Sometimes that’s what makes some of what I write so good (in my opinion). I once sat at my desk and wrote for 30 minute straight and came up with some pretty interesting things.

At this point I’m wondering if I’ll remember all the places where I wanted to place links to other stuff. I’ll have to go through this post again. I just realized the app I’m using allows me to place hyperlinks in the text, WYSIWYG style (Microsoft Word-style, for the non-technical folk reading this).

With links out of the way, I got to thinking. Looking at all these posts I wrote in 2015 (257 to be exact), I should really be proud of myself. At the beginning of the year, I didn’t think I’d make it this far. I put down a lot of thoughts and pondered a lot of things. I tagged a lot of things. One of the best books I ever read was mentioned in at least eleven posts. I did a 10-day blog challenge. I reflected on what it was like living in California after just a few days. As of this writing, I’m still here. I also covered the moving process, too. Spoiler: it sucked.

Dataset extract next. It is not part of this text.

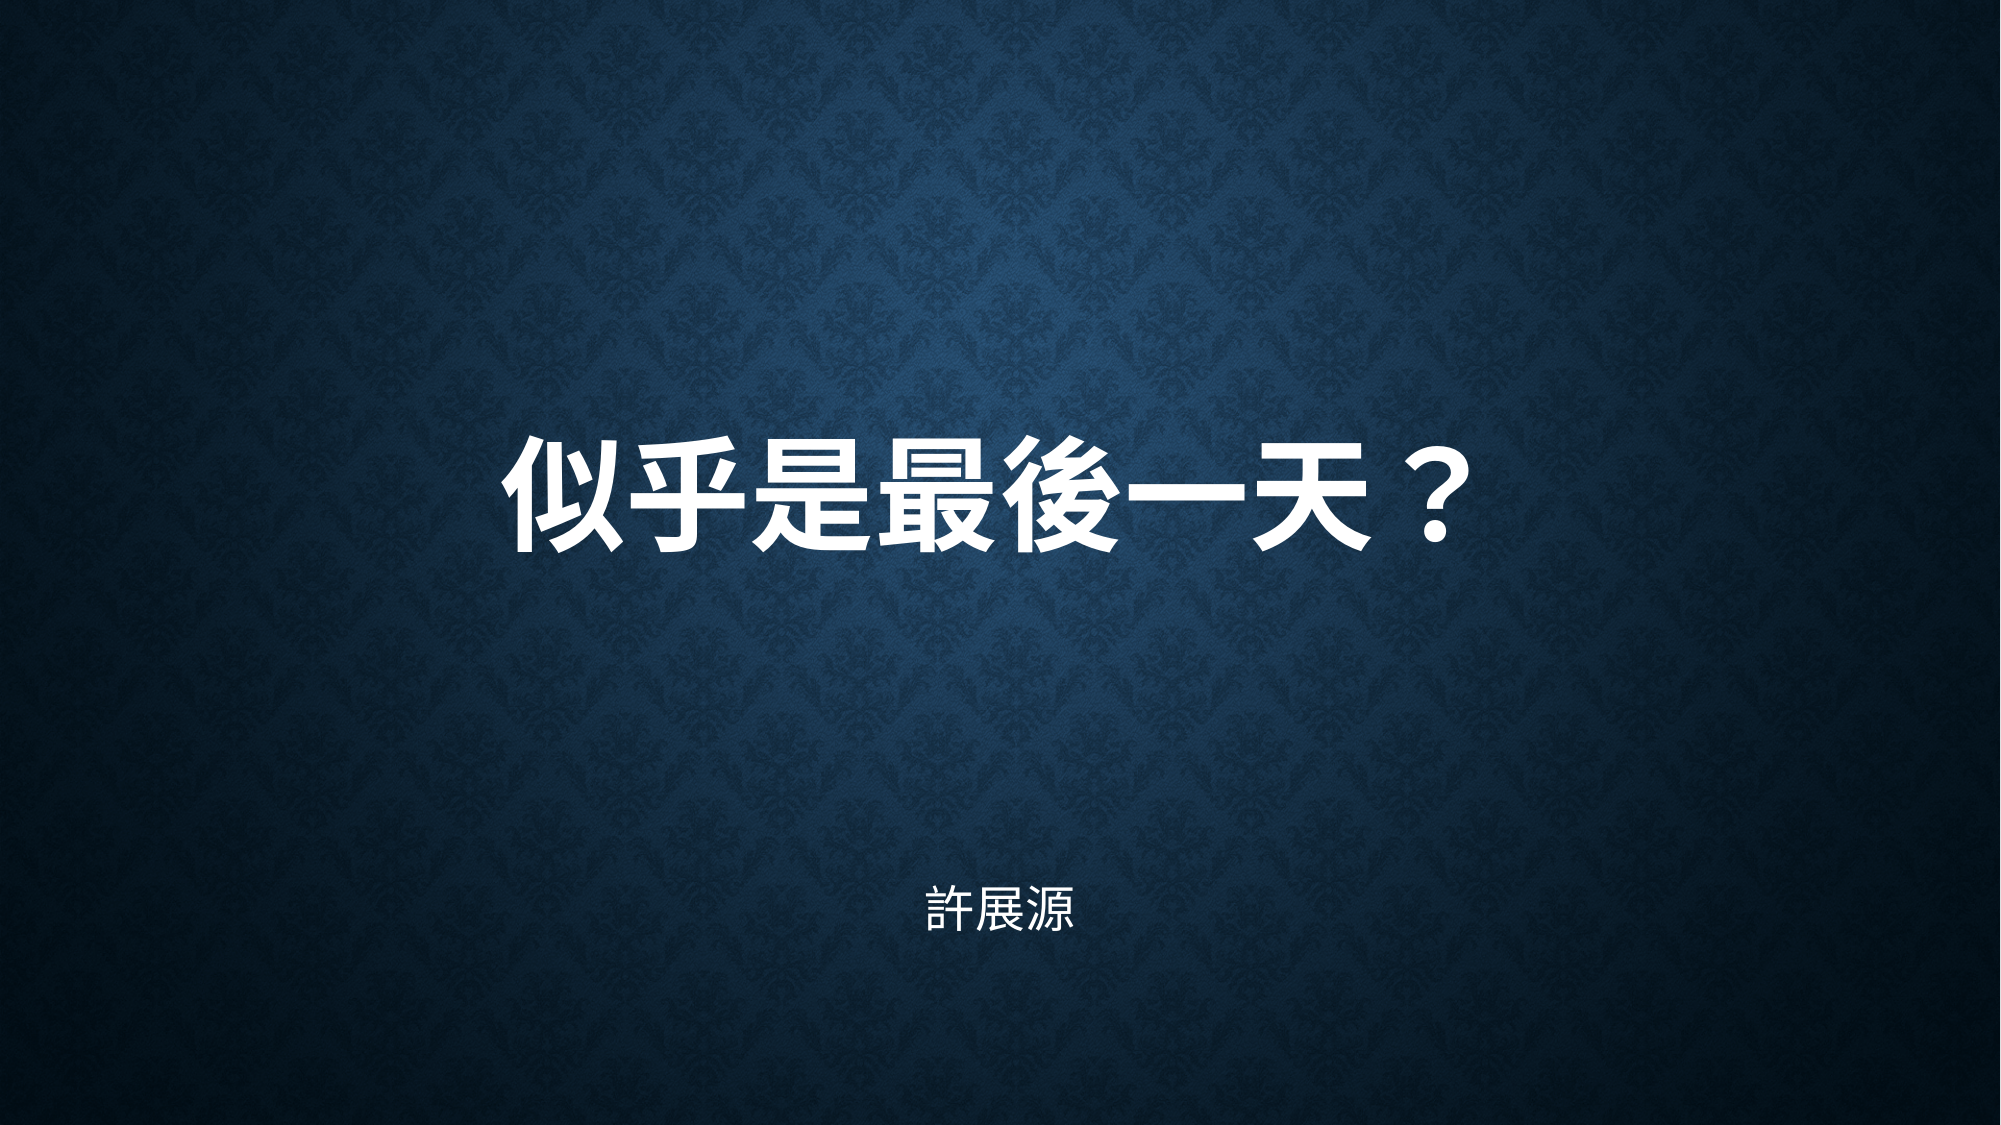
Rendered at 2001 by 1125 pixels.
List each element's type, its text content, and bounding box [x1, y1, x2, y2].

I think that’s about all I have. It felt really good to get all this out there. I have some topics for tomorrow and provided my plan works, I’ll have some new posts, too! My Reading List in Safari always has links pertaining to things on my mind.

Right now, though, the only thing on my mind is shutting down for the night.

Tomorrow is a new day.

Just like 2015, I (hopefully) restarted blogging on January 6th. It’s been exactly one year and we’re doing it all over again. 100,000 words. 300-400 words per day. Five to seven posts per week. One (sort of) new routine. A killer 2016. Nice rhyme.